→ **WHAT NEEDS TO BE DONE**
Skip the pictures. Quote every line below, exactly, from the one with "line: (405, 775) -> (402, 953), added" through the final line.

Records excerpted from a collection

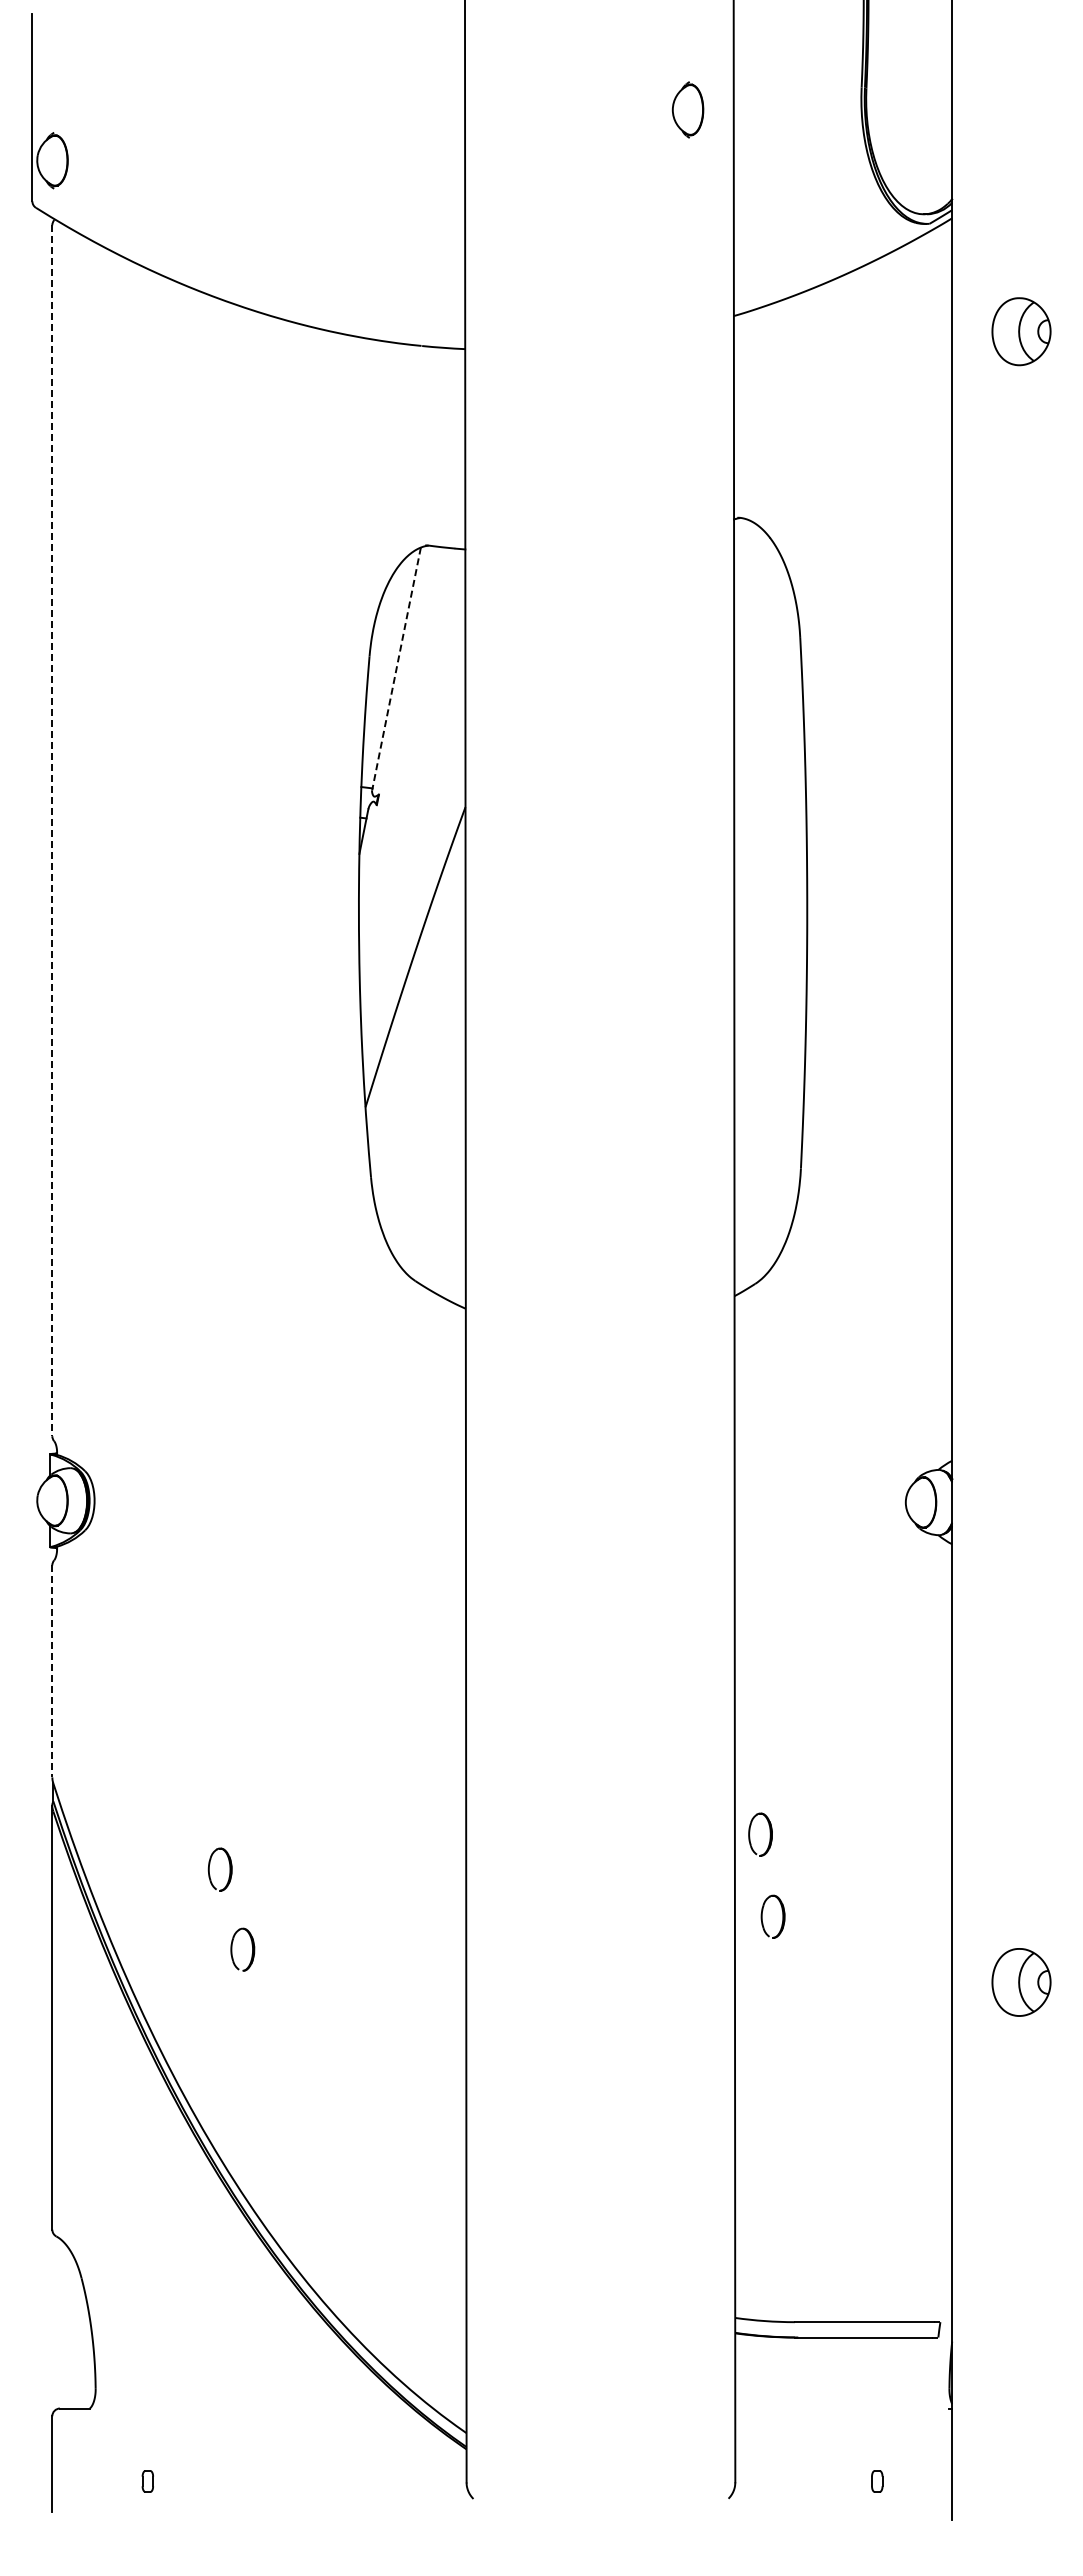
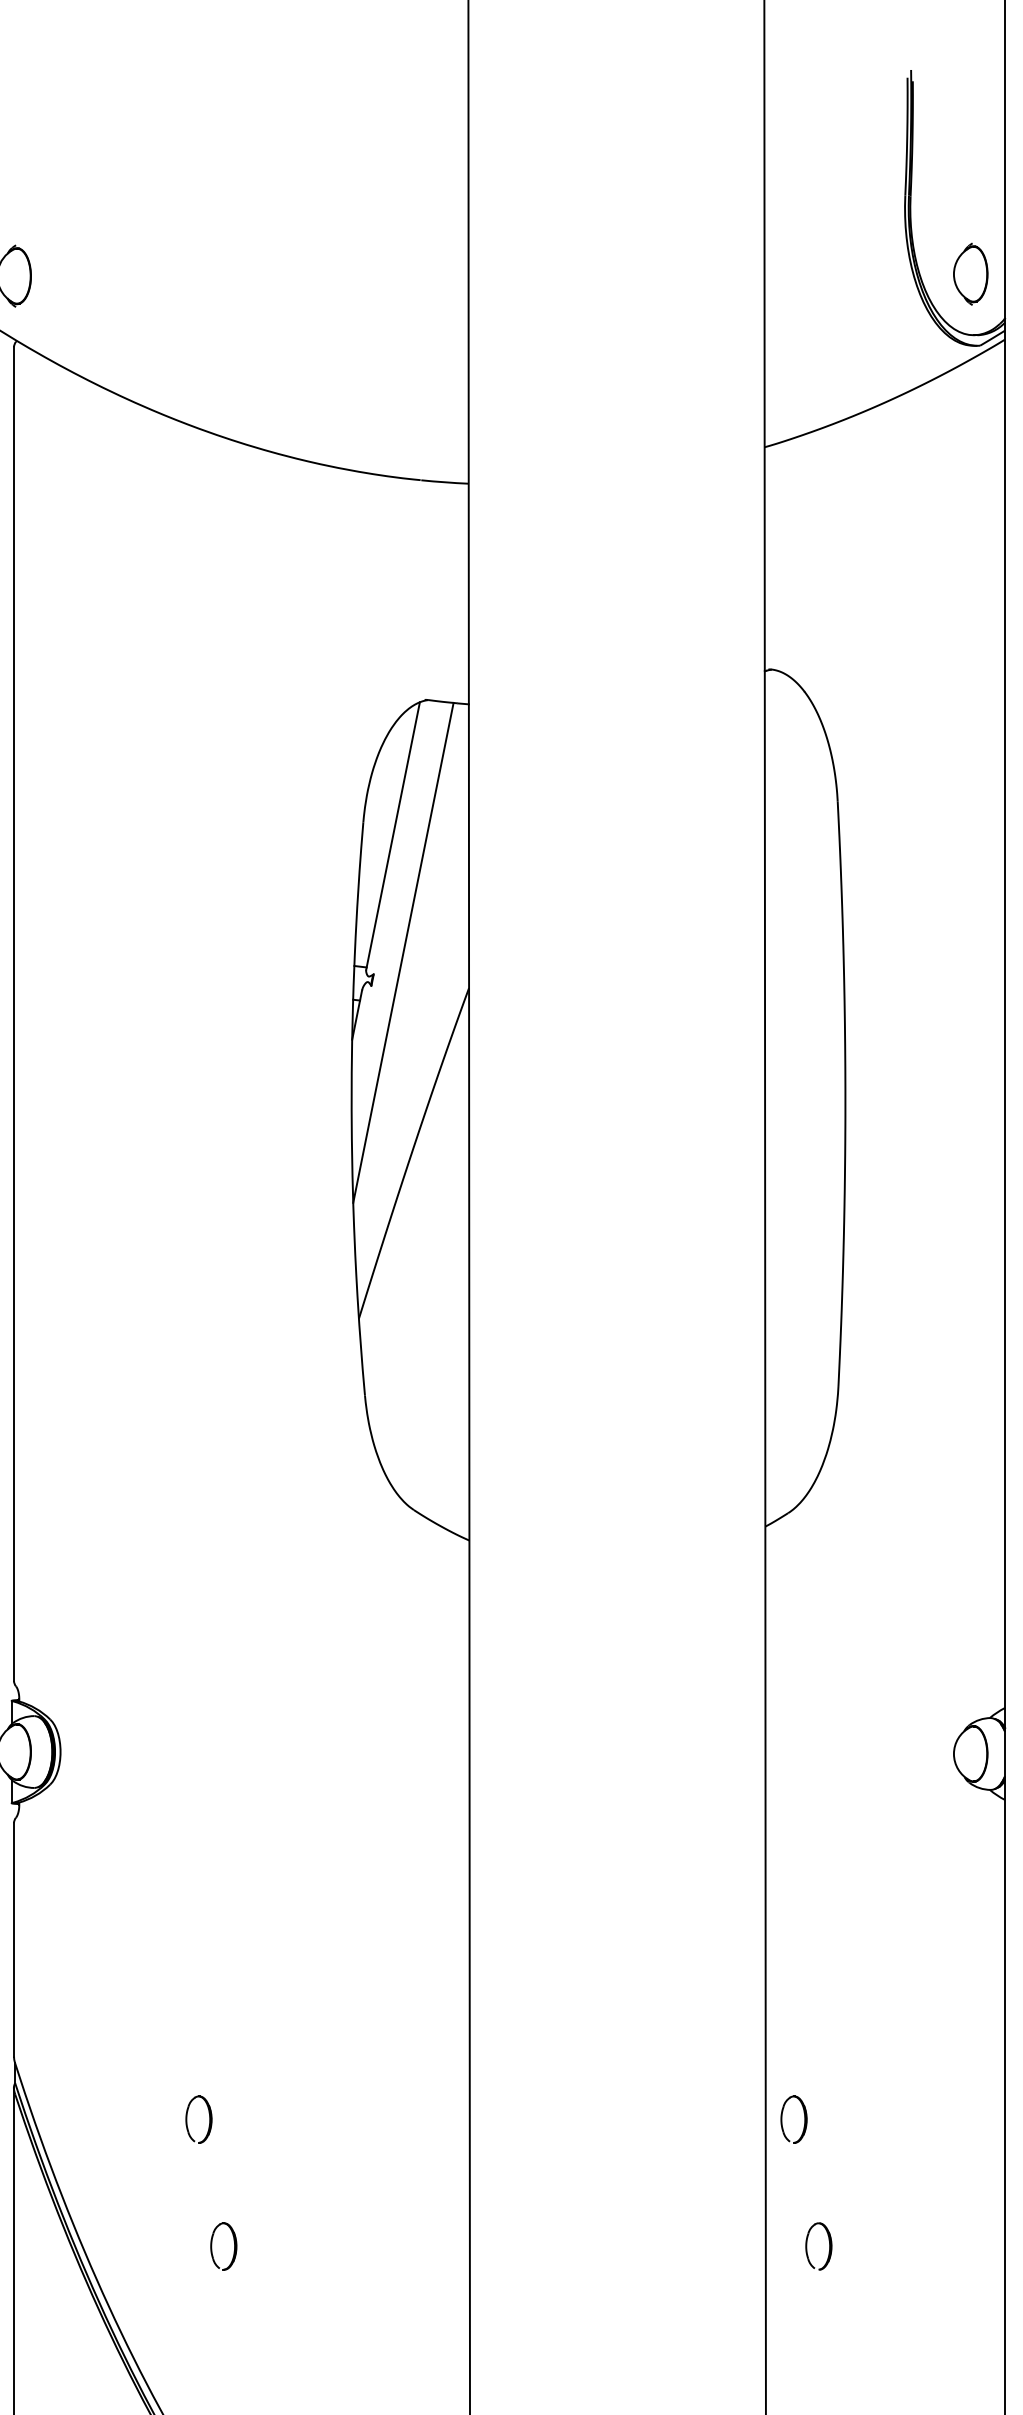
part: (687, 109) -> (970, 273), moved
line: (396, 669) -> (393, 836), dashed -> solid
line: (405, 775) -> (402, 953), added
line: (52, 831) -> (14, 1014), dashed -> solid
line: (52, 1671) -> (14, 1940), dashed -> solid
part: (209, 1869) -> (187, 2119), moved
part: (762, 1916) -> (807, 2246), moved

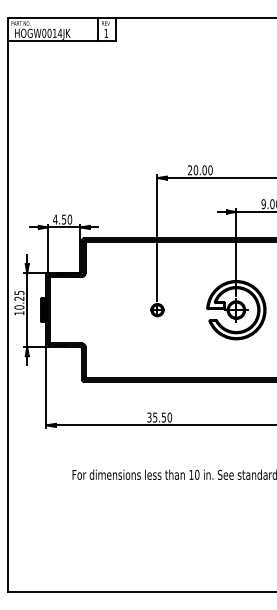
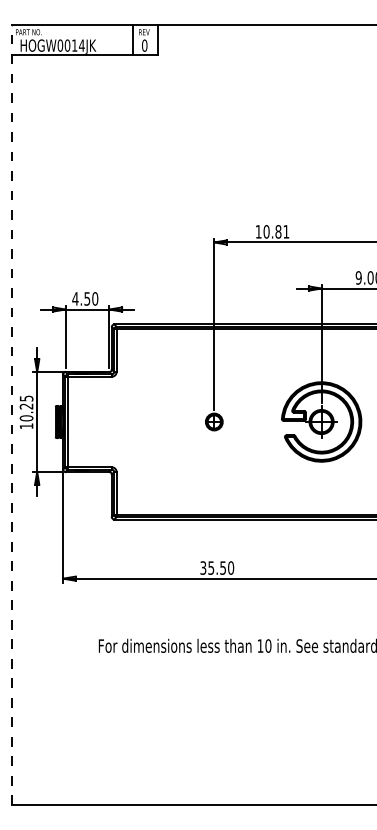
text: (106, 33) -> (144, 45), 1 -> 0
text: (200, 170) -> (272, 231), 20.00 -> 10.81
line: (8, 304) -> (11, 414), solid -> dashed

→ **TASK RESPONSE**
line: (405, 775) -> (402, 953), added
line: (52, 831) -> (14, 1014), dashed -> solid
line: (52, 1671) -> (14, 1940), dashed -> solid
part: (209, 1869) -> (187, 2119), moved
part: (762, 1916) -> (807, 2246), moved

text: (106, 33) -> (144, 45), 1 -> 0
text: (200, 170) -> (272, 231), 20.00 -> 10.81
line: (8, 304) -> (11, 414), solid -> dashed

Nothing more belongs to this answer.